На освобождении Петренко силою из тюрьмы я упорно настаивал. На мой взгляд, это могли сделать 8-10 человек даже без винтовок, а с револьверами и бомбами. А так как у петренковцев охотников на это дело было, по их уверениям, более двухсот человек, то дело обстояло еще лучше. Из этого количества можно было выбрать 10–25 человек самых дельных, и они бы все сделали… Это я советовал петренковцам. На этом я настаивал, так как считал сопротивление Петренко и петренковцев зазнавшимся революционным властям актом справедливости, которым они отстояли свою революционную честь. Наоборот, иезуитские переговоры этих властей с Петренко и затем предательскую западню для него, с помощью которой они уверили Петренко, что конфликт между ними совершенно ликвидируется и что он через день-два сможет свободно уехать на фронт, а затем схватили его и посадили в тюрьму, готовя для него смертный приговор, я считал хамской наглостью, свойственной именно подлым иезуитам. А ведь царицынские власти были революционерами в то время? И это возмущало меня; это побуждало меня советовать петренковцам взять своего командира силою оружия из-под стражи этих властителей, хотя бы это стоило больших жертв со стороны тюремных палачей.
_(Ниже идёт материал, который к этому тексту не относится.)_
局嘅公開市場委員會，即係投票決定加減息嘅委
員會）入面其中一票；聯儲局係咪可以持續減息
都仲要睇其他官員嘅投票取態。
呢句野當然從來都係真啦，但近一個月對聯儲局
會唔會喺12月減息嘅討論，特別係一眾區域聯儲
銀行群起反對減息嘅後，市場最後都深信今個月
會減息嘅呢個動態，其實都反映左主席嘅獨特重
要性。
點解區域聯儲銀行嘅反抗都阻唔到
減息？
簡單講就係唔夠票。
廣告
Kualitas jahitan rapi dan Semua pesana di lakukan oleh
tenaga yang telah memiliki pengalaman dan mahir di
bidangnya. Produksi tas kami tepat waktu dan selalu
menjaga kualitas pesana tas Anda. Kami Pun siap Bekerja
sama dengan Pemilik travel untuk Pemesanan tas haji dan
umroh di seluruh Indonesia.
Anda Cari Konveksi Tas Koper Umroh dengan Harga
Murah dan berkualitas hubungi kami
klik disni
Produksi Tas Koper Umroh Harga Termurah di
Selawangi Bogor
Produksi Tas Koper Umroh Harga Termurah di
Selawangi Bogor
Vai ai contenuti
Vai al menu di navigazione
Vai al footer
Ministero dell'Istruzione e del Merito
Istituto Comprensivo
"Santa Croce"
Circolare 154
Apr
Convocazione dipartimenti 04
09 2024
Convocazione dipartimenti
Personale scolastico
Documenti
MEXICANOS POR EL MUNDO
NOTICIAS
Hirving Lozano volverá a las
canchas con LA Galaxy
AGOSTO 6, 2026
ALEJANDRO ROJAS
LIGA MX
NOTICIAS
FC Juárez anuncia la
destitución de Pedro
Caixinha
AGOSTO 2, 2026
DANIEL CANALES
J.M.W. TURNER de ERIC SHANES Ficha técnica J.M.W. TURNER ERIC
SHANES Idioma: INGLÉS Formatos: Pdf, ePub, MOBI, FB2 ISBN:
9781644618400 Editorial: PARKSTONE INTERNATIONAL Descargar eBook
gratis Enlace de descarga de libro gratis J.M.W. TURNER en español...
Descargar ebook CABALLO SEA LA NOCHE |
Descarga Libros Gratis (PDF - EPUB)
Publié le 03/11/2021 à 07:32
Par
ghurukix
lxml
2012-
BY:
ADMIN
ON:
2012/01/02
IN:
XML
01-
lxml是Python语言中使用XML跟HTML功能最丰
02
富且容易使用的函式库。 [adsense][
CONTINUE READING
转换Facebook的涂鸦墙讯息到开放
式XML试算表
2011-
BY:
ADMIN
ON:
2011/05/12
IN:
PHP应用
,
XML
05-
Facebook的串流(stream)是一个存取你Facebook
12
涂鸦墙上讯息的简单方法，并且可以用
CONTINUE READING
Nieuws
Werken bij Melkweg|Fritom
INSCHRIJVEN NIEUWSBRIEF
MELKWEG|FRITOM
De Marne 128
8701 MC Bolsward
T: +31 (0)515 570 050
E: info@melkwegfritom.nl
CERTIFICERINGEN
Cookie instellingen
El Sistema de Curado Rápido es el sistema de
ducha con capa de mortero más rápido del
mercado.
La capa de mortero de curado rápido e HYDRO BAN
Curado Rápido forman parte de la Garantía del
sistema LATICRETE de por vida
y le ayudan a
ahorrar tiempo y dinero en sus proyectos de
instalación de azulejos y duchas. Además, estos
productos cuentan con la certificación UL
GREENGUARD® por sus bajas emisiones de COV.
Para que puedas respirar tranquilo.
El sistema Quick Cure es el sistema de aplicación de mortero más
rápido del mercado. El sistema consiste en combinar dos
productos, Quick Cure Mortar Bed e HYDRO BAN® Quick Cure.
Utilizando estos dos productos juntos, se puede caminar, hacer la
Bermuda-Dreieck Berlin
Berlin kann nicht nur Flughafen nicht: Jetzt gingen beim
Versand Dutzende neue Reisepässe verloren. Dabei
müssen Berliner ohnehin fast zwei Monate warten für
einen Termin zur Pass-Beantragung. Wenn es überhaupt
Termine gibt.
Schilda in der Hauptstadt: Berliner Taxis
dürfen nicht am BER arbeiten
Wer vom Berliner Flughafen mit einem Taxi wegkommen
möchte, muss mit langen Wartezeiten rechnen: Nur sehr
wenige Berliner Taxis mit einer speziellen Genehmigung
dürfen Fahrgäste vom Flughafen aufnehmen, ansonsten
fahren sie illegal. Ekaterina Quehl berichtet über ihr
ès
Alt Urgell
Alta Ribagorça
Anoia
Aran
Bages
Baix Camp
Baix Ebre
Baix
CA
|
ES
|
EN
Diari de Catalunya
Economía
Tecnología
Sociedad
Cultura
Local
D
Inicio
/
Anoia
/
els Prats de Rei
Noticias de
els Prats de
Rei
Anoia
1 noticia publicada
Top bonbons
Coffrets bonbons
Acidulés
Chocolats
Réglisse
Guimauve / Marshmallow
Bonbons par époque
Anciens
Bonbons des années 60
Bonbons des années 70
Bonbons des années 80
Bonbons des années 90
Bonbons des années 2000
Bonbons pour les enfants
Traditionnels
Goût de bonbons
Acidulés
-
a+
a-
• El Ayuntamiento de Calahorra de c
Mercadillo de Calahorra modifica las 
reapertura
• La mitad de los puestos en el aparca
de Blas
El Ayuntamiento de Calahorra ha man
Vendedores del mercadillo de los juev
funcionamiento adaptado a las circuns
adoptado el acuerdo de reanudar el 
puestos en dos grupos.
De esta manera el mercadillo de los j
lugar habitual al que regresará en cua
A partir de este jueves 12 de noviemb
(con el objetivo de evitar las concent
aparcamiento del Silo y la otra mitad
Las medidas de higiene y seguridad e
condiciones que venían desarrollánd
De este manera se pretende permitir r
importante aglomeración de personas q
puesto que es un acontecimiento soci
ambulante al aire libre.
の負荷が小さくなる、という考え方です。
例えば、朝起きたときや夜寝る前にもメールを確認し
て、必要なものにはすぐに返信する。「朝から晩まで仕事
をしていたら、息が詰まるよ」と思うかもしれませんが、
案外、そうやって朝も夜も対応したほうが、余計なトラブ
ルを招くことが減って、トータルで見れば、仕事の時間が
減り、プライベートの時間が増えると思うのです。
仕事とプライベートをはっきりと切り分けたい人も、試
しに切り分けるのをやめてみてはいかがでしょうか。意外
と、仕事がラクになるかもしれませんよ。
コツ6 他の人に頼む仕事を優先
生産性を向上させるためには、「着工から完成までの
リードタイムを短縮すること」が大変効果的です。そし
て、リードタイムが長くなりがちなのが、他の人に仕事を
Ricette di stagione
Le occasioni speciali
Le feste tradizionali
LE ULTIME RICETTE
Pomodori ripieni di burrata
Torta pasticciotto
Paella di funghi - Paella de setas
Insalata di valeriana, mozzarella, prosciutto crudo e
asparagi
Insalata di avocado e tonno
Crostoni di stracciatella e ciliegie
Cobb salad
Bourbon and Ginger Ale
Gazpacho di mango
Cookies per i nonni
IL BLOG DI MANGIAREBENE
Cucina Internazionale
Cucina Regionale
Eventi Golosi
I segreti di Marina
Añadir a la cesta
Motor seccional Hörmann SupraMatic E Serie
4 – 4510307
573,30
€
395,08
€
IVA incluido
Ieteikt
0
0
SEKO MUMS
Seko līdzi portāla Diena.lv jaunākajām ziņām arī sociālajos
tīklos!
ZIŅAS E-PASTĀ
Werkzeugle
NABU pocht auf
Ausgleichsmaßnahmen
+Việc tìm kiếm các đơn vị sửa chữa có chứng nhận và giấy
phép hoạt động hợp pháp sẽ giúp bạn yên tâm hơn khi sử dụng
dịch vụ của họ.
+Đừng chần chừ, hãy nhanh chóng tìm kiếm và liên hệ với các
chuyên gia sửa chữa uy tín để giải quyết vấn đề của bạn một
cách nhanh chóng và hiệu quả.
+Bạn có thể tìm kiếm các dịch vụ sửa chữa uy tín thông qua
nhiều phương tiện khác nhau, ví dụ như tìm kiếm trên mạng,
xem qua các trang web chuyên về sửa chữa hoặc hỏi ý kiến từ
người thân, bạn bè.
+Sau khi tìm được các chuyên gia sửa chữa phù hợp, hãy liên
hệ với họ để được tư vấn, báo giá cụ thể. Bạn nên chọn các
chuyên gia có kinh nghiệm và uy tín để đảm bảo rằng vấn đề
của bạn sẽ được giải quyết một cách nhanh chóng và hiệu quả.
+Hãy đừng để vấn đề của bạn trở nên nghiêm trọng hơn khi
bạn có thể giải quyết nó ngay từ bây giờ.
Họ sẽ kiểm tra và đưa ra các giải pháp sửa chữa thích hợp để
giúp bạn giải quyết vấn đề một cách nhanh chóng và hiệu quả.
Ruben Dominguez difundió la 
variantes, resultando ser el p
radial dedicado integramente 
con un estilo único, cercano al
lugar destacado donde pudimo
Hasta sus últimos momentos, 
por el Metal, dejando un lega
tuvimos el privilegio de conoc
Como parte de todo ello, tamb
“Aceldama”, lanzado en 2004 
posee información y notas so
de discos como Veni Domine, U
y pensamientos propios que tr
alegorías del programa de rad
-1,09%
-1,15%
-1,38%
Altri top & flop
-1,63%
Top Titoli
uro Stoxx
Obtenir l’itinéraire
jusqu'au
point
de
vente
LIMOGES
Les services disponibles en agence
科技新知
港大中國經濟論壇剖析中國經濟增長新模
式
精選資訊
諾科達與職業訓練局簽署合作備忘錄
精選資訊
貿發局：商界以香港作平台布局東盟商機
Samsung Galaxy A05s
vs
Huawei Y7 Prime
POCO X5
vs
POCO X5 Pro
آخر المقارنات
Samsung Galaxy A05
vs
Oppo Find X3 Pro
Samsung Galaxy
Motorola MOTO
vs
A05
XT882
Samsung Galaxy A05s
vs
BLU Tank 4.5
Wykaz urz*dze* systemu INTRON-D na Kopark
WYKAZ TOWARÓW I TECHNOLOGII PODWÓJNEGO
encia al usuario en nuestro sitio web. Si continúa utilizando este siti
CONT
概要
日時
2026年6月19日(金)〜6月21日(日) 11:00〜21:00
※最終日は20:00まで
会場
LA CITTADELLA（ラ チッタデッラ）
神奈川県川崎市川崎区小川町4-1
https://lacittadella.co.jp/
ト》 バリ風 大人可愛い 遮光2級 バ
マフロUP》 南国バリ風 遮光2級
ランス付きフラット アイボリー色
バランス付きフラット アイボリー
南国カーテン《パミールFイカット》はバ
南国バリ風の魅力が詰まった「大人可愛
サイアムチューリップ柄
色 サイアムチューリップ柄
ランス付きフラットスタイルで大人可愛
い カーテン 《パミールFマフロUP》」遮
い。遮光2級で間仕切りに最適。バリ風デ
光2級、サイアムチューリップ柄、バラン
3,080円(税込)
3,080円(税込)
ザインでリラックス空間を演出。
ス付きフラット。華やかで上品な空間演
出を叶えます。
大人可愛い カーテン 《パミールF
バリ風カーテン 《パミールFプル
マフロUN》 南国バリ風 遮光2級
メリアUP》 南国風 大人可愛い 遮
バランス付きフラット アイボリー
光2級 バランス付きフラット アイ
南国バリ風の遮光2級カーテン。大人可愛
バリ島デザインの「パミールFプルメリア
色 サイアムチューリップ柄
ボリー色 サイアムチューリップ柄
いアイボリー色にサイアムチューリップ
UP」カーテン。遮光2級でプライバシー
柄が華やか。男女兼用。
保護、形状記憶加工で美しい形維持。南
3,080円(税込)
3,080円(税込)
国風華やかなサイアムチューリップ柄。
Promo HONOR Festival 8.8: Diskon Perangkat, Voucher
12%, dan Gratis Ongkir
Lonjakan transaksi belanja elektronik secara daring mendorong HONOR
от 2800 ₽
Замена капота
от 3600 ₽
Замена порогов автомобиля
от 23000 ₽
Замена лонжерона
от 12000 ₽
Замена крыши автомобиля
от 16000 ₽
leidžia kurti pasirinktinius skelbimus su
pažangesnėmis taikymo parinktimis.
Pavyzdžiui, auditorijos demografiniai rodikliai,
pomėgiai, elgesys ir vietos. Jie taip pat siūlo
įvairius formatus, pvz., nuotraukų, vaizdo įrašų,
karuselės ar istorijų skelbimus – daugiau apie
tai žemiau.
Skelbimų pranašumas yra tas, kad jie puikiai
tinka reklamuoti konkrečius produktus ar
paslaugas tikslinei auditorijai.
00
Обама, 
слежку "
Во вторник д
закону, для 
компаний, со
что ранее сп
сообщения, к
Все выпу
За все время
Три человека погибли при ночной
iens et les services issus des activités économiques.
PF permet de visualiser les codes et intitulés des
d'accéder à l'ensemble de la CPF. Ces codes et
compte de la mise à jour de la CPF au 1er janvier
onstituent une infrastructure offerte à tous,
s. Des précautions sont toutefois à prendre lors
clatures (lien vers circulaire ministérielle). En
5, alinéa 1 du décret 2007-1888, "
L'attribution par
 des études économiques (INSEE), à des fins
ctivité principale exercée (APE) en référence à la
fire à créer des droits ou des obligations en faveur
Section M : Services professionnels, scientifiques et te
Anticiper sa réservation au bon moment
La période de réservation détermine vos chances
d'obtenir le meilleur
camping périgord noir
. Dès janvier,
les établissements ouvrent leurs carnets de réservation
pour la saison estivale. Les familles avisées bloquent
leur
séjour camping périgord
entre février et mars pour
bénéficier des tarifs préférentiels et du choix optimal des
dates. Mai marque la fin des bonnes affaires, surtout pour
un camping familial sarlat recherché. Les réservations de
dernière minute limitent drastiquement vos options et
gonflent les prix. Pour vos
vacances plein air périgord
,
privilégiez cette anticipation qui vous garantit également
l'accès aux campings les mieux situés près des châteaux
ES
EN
В этом акте я усматривал лучшую и показательнейшую насмешку над властями, думающими тюремной стеной и решетками сбить с пути чувство долга и справедливости. Освобождение Петренко самими петренковцами убедило бы воочию царицынские революционные власти, что хотя по глупости, поддерживаемой подкупленными штыками, можно затеять все, что угодно, но сила долга и справедливости тех, против кого власти что-то обдумывают, могут всегда предотвратить то, что властями затевается.